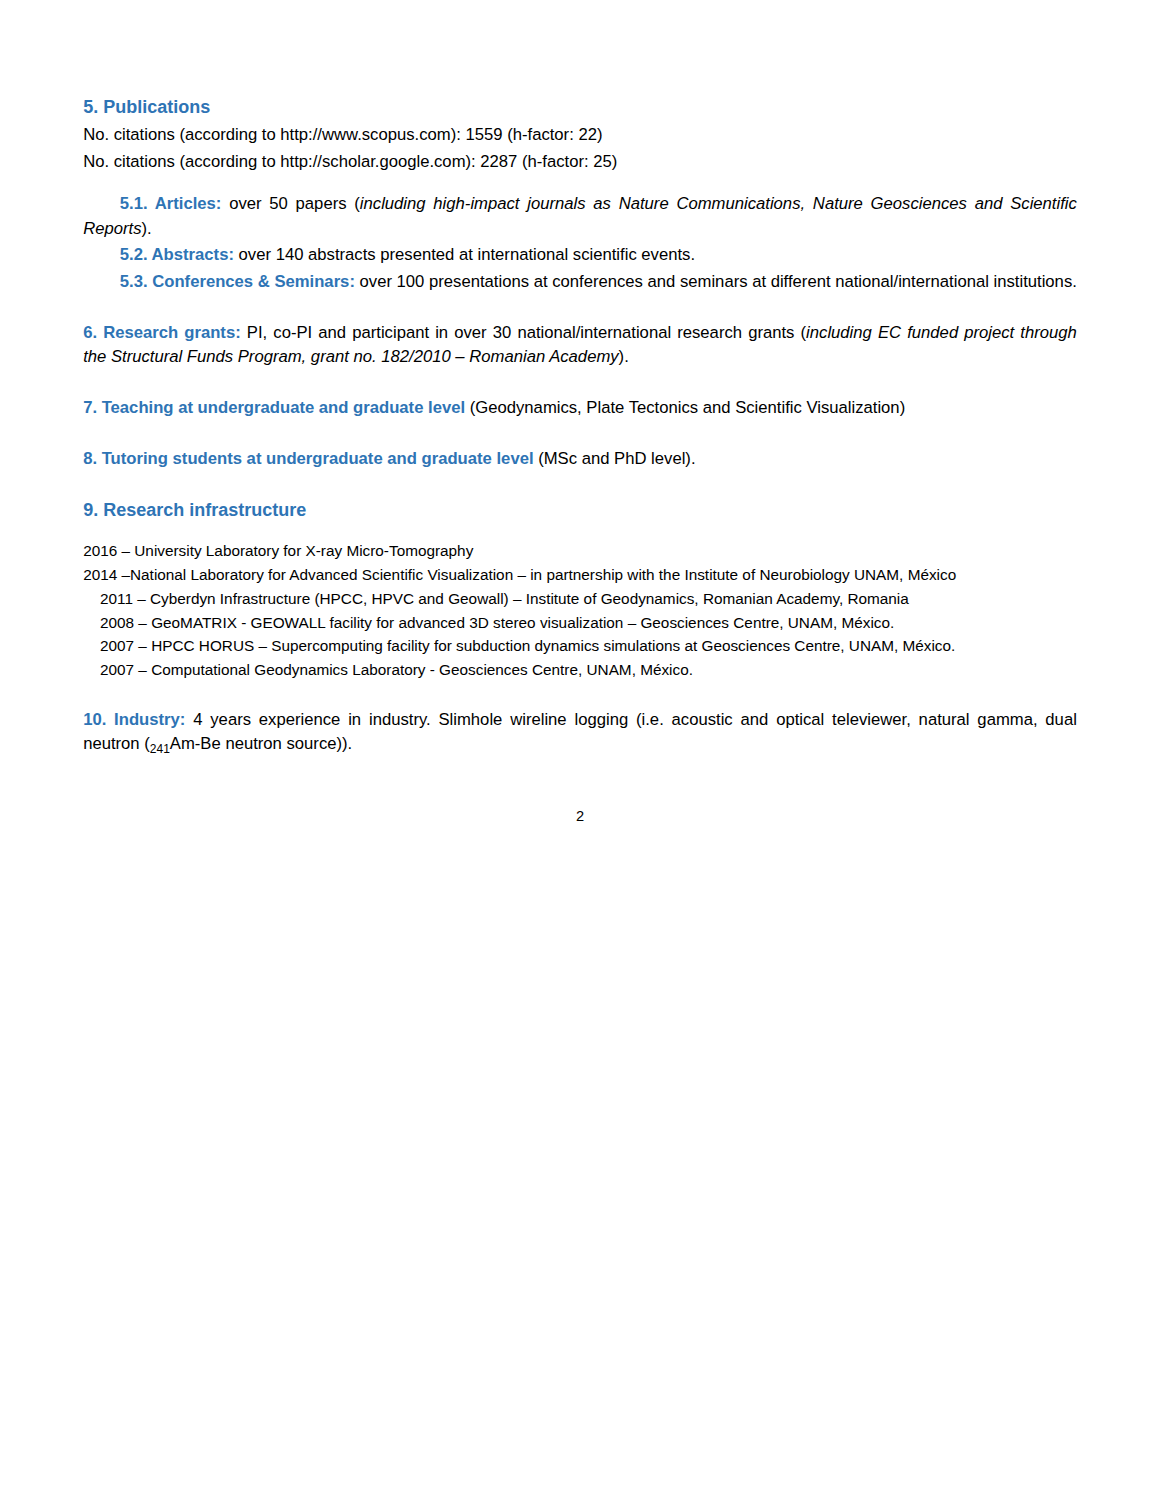5. Publications
No. citations (according to http://www.scopus.com): 1559 (h-factor: 22)
No. citations (according to http://scholar.google.com): 2287 (h-factor: 25)
5.1. Articles: over 50 papers (including high-impact journals as Nature Communications, Nature Geosciences and Scientific Reports).
5.2. Abstracts: over 140 abstracts presented at international scientific events.
5.3. Conferences & Seminars: over 100 presentations at conferences and seminars at different national/international institutions.
6. Research grants: PI, co-PI and participant in over 30 national/international research grants (including EC funded project through the Structural Funds Program, grant no. 182/2010 – Romanian Academy).
7. Teaching at undergraduate and graduate level (Geodynamics, Plate Tectonics and Scientific Visualization)
8. Tutoring students at undergraduate and graduate level (MSc and PhD level).
9. Research infrastructure
2016 – University Laboratory for X-ray Micro-Tomography
2014 –National Laboratory for Advanced Scientific Visualization – in partnership with the Institute of Neurobiology UNAM, México
2011 – Cyberdyn Infrastructure (HPCC, HPVC and Geowall) – Institute of Geodynamics, Romanian Academy, Romania
2008 – GeoMATRIX - GEOWALL facility for advanced 3D stereo visualization – Geosciences Centre, UNAM, México.
2007 – HPCC HORUS – Supercomputing facility for subduction dynamics simulations at Geosciences Centre, UNAM, México.
2007 – Computational Geodynamics Laboratory - Geosciences Centre, UNAM, México.
10. Industry: 4 years experience in industry. Slimhole wireline logging (i.e. acoustic and optical televiewer, natural gamma, dual neutron (241Am-Be neutron source)).
2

EXERCISE DIRECTIONS |
The line containing "8. Tutoring students" marks where to begin; copy it and every later line exactly, through the end of the data.

RESULT OF THE EXERCISE |
8. Tutoring students at undergraduate and graduate level (MSc and PhD level).
9. Research infrastructure
2016 – University Laboratory for X-ray Micro-Tomography
2014 –National Laboratory for Advanced Scientific Visualization – in partnership with the Institute of Neurobiology UNAM, México
2011 – Cyberdyn Infrastructure (HPCC, HPVC and Geowall) – Institute of Geodynamics, Romanian Academy, Romania
2008 – GeoMATRIX - GEOWALL facility for advanced 3D stereo visualization – Geosciences Centre, UNAM, México.
2007 – HPCC HORUS – Supercomputing facility for subduction dynamics simulations at Geosciences Centre, UNAM, México.
2007 – Computational Geodynamics Laboratory - Geosciences Centre, UNAM, México.
10. Industry: 4 years experience in industry. Slimhole wireline logging (i.e. acoustic and optical televiewer, natural gamma, dual neutron (241Am-Be neutron source)).
2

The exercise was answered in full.